BRIEF 1:
In the text on corporate law, what name is given to the process of reviewing the seller's information about the business and raising any potential problems?
BRIEF 2:
Extend the text on corporate law, starting immediately after its final sentence.

##### PASSAGE PROVIDED

Corporate law

Big picture: the key facts about working in corporate law

Corporate lawyers typically help clients buy and sell other companies and raise money through selling their shares.

They may also set up legal structures for clients to enable them to work with other parties (joint ventures), or for other purposes.

Why are lawyers needed?

Companies must comply with both their own constitutional documents and with the law applicable to all companies, and corporate lawyers make sure their clients' activities are in accordance with these.

They also prepare the legal documents required for corporate activities and transactions clients undertake (such as a restructuring or an acquisition) and act as project managers on these, making sure the legal aspects run smoothly and on schedule.

On the job

Corporate lawyers working for a client buying another business might first look at how the purchase will take place.

They might advise on whether the buyer should buy the shares or just the assets of the business, and on which of the companies in its group should be used to make the purchase.

Once the structure of the deal has been finalised, they will negotiate with the seller's lawyers to produce the legal documents needed, including a purchase agreement and internal authorisations of the proposed deal from the parties involved.

They will look at the information provided by the seller about the business and raise any potential problems, a process known as due diligence.

If competition, employment, real estate, tax, or other legal issues come up, they will consult colleagues in these areas.

To finalise the deal, they will make sure that the seller has provided all the information required by the buyer and that all transaction documents have been signed correctly by people authorised to do so.

Afterwards, they will tie up loose ends, such as collecting any information the seller wasn't able to provide before closing.

Areas of law used include:

  • Company law
  • Contract law

In practice: we spoke to Jennifer Bethlehem, corporate partner at Freshfields

What kind of deals do you work on?

My practice includes working on equity capital markets and mergers and acquisitions (M&A) deals.

I also give general corporate advice, helping companies to ensure they run their businesses in accordance with the law.

What kind of clients do you act for?

My clients include multinational pharmaceutical companies, international investment banks, an airline company, and a couple of industrial manufacturers.

Can you describe one of your deals?

##########
##### RAW DATA

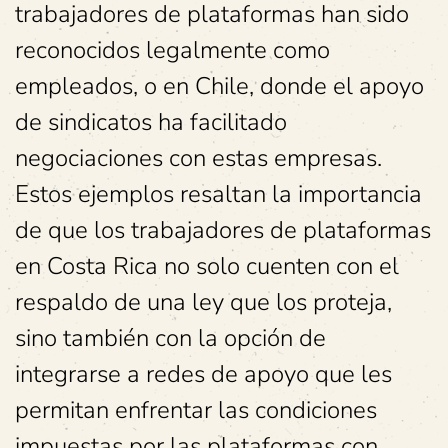
trabajadores de plataformas han sido
reconocidos legalmente como
empleados, o en Chile, donde el apoyo
de sindicatos ha facilitado
negociaciones con estas empresas.
Estos ejemplos resaltan la importancia
de que los trabajadores de plataformas
en Costa Rica no solo cuenten con el
respaldo de una ley que los proteja,
sino también con la opción de
integrarse a redes de apoyo que les
permitan enfrentar las condiciones
impuestas por las plataformas con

##########

OUTPUT 1:
Due diligence.

OUTPUT 2:
We worked on the initial public offering (IPO) of a client's shares on a stock exchange - a company that makes specialist chemicals used in computers and smartphones.

As part of an IPO, a company has to provide legal documents with a lot of information about itself. To prepare these, we had to learn about our client's business.

I found it fascinating to learn how the gadgets they're involved in making work, and how complex the supply chains for the elements needed to construct them are.

What do you enjoy about your practice area?

Often corporate deals have to be completed in a very short timeframe. I love having a goal, and working to get there on time.

As a corporate lawyer, you run all the legal aspects of a transaction for a client rather than just providing specialist advice, which means I work with lots of other people - other Freshfields lawyers in London and overseas, and also with the client, their other advisors, and other parties. I like being the spider in the middle of the web!

What kind of person is suited to your practice area?

If you want a practice that's more about thinking by yourself than talking to other people, you probably aren't suited to corporate law as corporate deals are intellectually challenging but involve a lot of interaction with others.

They're also fast-moving and unpredictable, so you need a certain amount of psychological flexibility.

What are the current big issues in your practice area?

Many of our clients are becoming involved in deals in emerging market countries where the rule of law isn't strong. This means that we have to adjust the way in which we conduct these transactions.

For example, we might have to look at how we could use international law, such as bilateral investment treaties, to ensure that our clients can enforce their legal rights.